**Assigned task:**
Every line from the one containing "U.S.C. §§ 1331, 1391(b)." to the one containing "(order on the first" in the records below, both included, must be set down exactly, and no other line.

[Stored data entries]
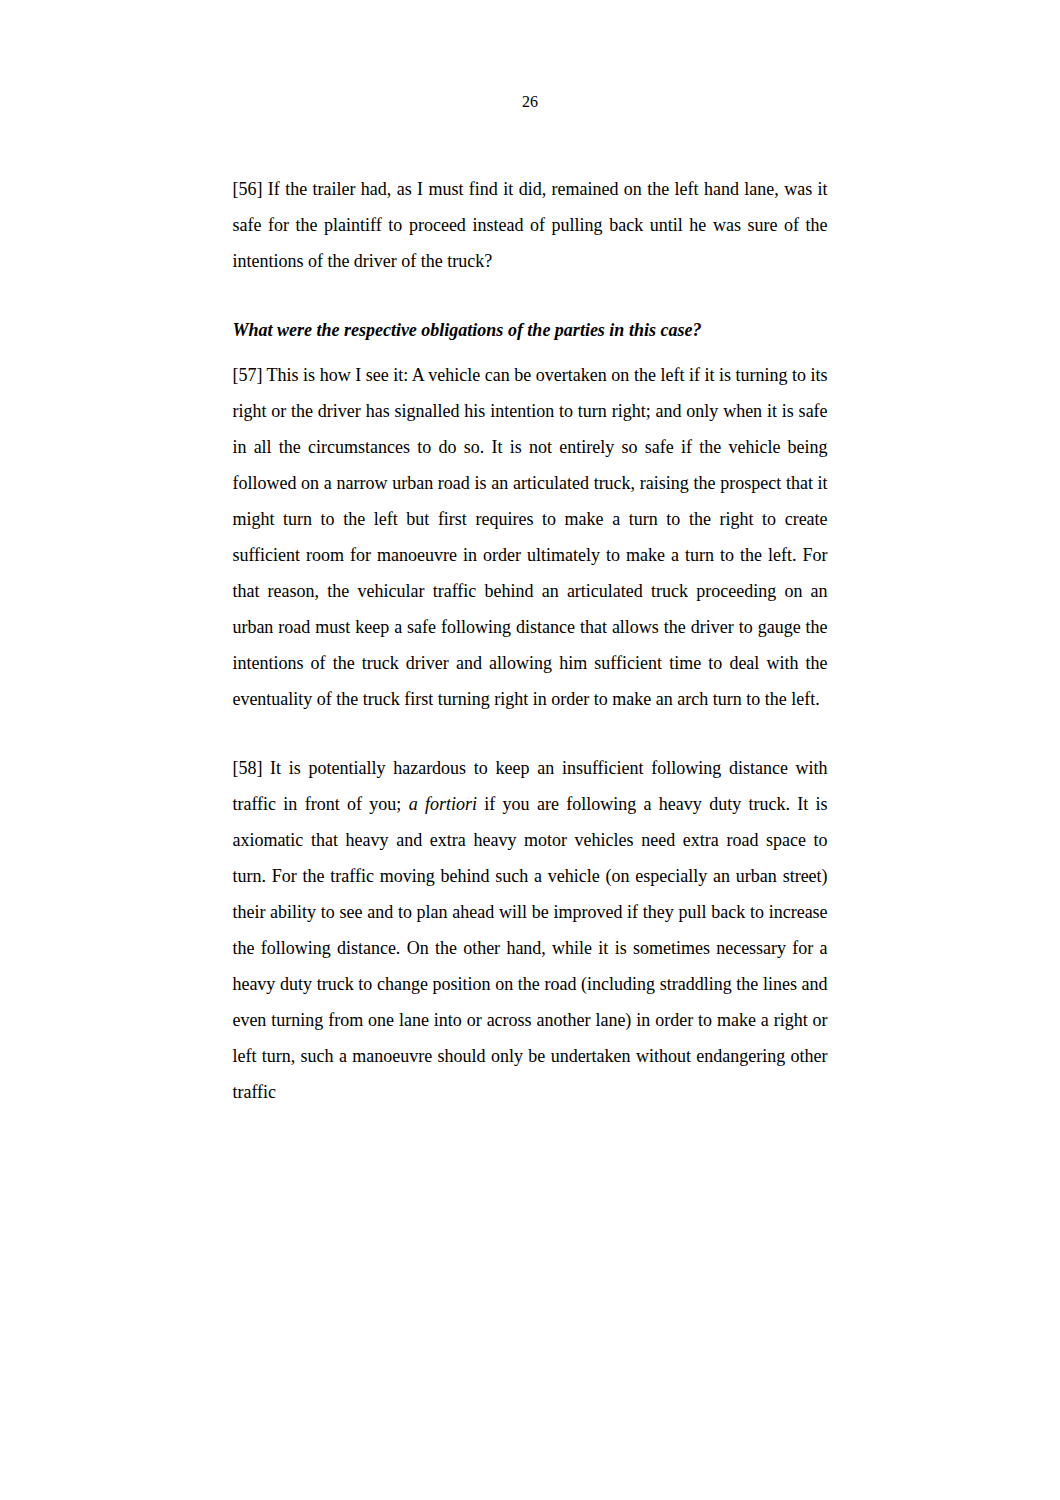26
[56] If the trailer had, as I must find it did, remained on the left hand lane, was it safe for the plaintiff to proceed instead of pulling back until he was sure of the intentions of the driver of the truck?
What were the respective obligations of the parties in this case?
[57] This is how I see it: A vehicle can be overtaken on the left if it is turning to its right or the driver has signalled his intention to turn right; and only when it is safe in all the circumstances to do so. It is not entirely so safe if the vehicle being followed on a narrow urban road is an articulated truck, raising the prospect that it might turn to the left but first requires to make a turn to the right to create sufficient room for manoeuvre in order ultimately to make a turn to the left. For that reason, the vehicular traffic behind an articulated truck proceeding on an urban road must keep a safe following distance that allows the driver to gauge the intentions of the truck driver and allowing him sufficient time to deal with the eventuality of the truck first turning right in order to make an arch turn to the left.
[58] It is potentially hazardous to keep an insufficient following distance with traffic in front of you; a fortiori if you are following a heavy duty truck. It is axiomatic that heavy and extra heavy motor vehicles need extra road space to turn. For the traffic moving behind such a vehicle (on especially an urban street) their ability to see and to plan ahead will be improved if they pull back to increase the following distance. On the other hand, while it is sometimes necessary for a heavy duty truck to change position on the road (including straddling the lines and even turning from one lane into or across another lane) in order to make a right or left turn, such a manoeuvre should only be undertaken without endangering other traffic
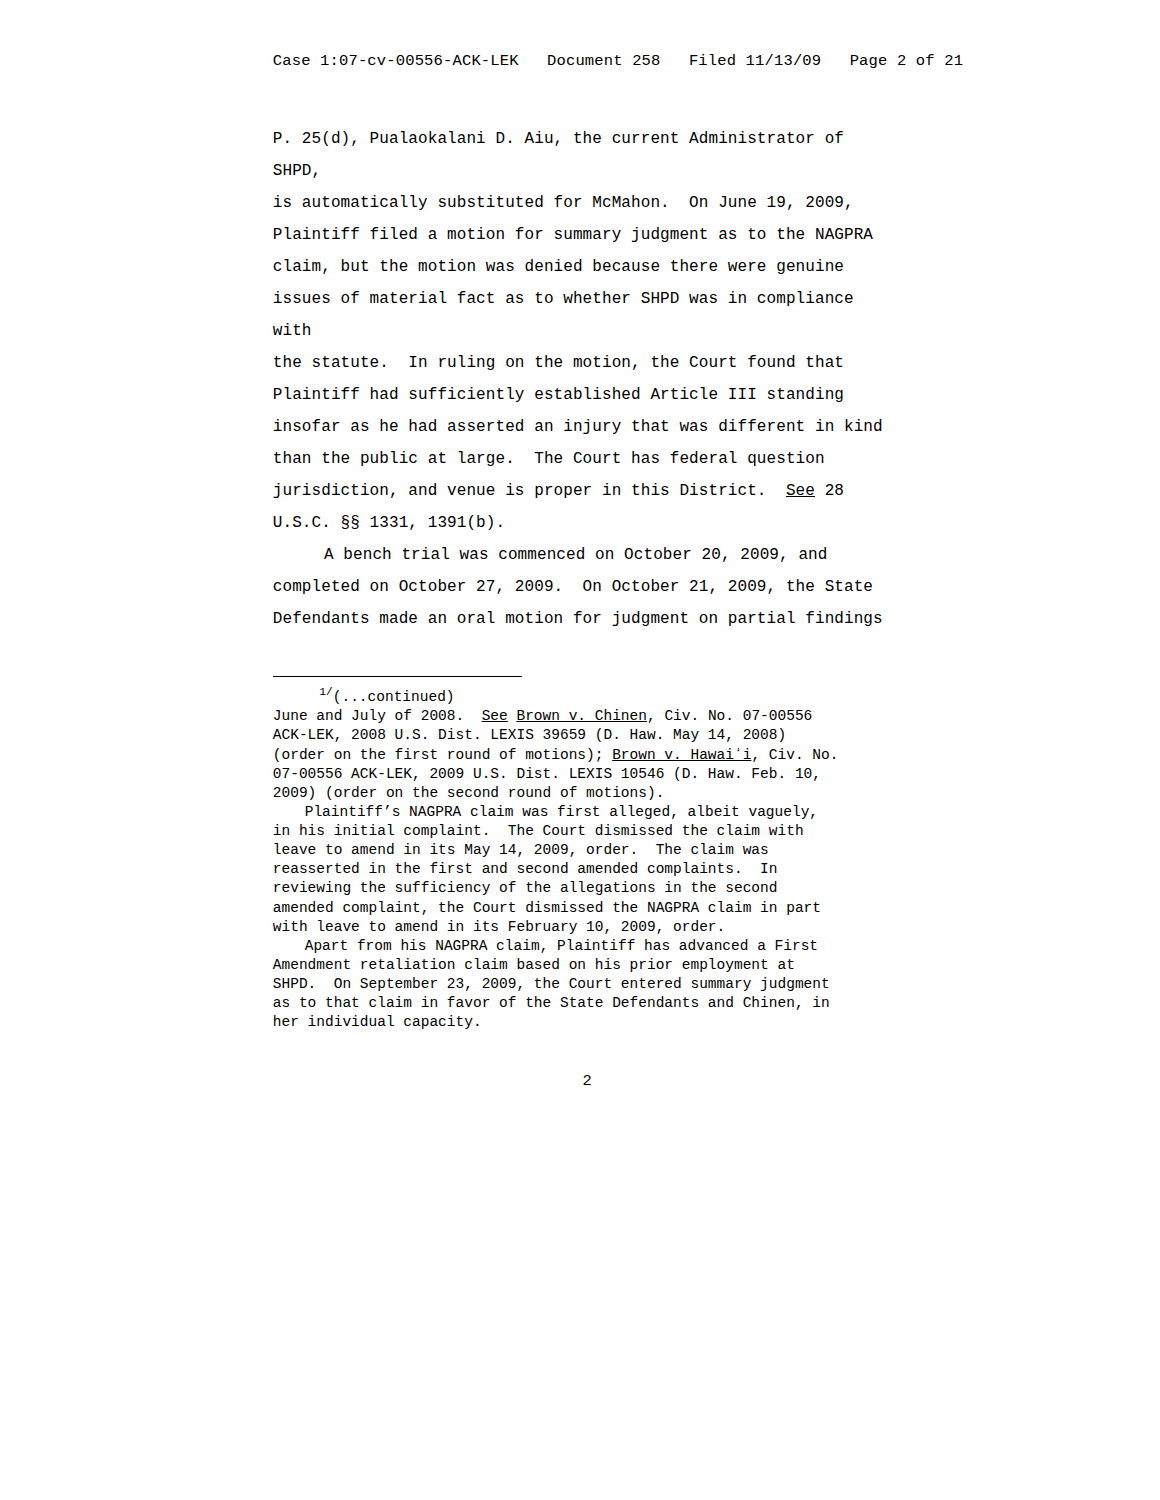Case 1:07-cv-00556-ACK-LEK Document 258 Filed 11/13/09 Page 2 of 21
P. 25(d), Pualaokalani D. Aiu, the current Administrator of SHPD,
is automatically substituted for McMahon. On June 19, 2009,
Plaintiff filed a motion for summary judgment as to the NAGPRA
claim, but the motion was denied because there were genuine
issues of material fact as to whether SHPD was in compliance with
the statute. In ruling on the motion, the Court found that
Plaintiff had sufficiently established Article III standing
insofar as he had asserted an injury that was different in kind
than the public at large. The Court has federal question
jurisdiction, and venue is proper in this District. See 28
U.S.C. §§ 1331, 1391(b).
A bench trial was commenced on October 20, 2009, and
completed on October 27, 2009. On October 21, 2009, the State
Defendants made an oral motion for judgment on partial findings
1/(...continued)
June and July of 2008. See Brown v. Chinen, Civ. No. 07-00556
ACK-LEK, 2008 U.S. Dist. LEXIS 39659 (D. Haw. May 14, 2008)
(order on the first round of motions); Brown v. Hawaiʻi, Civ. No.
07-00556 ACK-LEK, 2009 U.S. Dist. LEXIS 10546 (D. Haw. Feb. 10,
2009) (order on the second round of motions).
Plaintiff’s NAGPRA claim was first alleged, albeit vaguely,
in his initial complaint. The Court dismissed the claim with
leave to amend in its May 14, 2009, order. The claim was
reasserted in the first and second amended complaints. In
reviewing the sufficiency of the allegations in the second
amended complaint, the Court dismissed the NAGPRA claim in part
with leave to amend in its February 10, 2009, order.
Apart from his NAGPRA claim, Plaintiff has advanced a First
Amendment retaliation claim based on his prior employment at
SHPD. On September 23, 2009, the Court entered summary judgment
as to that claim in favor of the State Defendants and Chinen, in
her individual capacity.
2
---
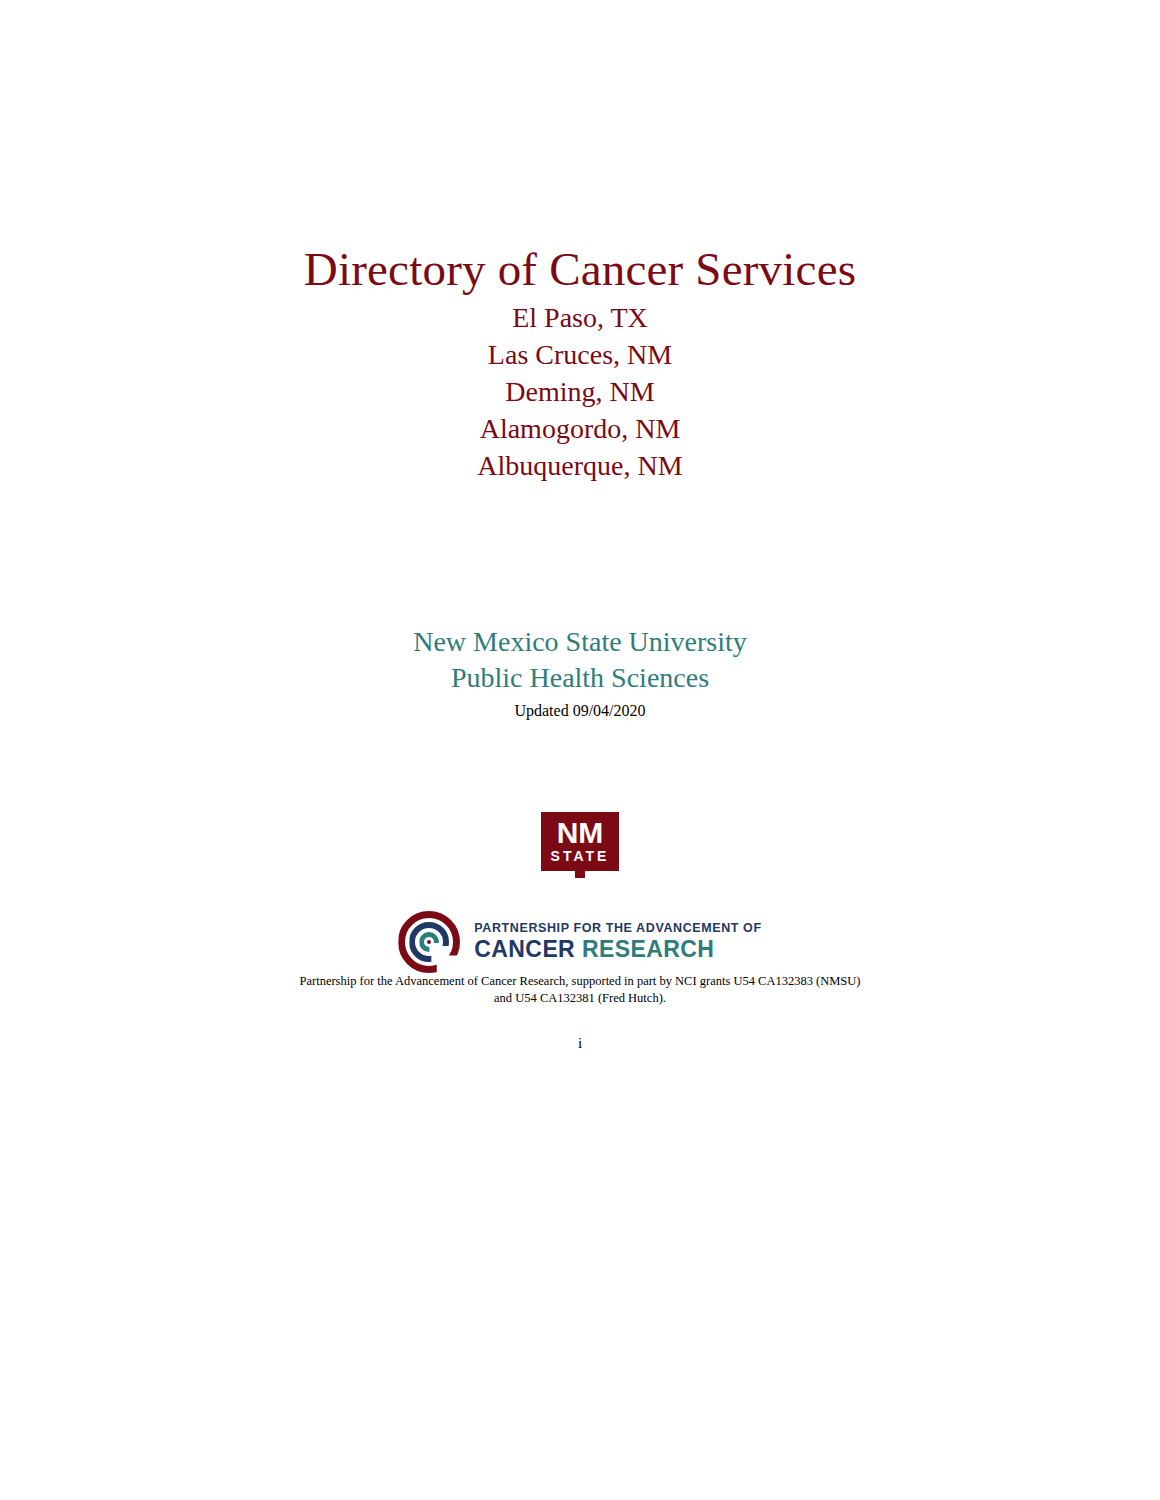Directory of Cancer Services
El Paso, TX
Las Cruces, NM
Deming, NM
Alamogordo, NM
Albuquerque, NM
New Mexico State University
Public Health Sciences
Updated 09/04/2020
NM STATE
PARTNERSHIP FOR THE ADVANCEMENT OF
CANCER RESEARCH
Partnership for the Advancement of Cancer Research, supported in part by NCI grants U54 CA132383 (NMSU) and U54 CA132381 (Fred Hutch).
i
* * *
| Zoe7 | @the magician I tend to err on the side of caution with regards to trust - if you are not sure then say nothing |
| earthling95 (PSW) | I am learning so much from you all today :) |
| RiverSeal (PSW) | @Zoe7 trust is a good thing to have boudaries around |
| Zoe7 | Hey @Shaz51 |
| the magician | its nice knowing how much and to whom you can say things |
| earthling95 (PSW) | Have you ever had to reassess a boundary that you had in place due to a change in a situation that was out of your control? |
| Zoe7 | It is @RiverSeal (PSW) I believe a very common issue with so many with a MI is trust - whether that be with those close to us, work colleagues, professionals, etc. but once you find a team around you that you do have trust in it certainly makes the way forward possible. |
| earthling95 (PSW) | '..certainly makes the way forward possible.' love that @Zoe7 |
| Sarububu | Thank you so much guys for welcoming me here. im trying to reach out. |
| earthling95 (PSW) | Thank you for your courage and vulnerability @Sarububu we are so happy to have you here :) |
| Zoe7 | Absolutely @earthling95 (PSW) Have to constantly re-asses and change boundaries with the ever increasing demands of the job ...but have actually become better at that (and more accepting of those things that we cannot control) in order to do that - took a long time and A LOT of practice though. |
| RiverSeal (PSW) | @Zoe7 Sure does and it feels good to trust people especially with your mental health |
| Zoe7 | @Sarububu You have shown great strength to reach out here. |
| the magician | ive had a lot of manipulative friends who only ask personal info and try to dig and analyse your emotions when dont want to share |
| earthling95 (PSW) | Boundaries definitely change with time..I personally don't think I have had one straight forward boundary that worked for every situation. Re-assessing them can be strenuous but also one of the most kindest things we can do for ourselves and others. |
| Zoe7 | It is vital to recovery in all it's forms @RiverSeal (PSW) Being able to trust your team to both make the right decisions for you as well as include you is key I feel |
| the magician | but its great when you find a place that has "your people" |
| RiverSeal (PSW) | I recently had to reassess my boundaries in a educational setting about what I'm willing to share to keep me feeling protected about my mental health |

**Solution:**
U.S.C. §§ 1331, 1391(b).
A bench trial was commenced on October 20, 2009, and
completed on October 27, 2009. On October 21, 2009, the State
Defendants made an oral motion for judgment on partial findings
1/(...continued)
June and July of 2008. See Brown v. Chinen, Civ. No. 07-00556
ACK-LEK, 2008 U.S. Dist. LEXIS 39659 (D. Haw. May 14, 2008)
(order on the first round of motions); Brown v. Hawaiʻi, Civ. No.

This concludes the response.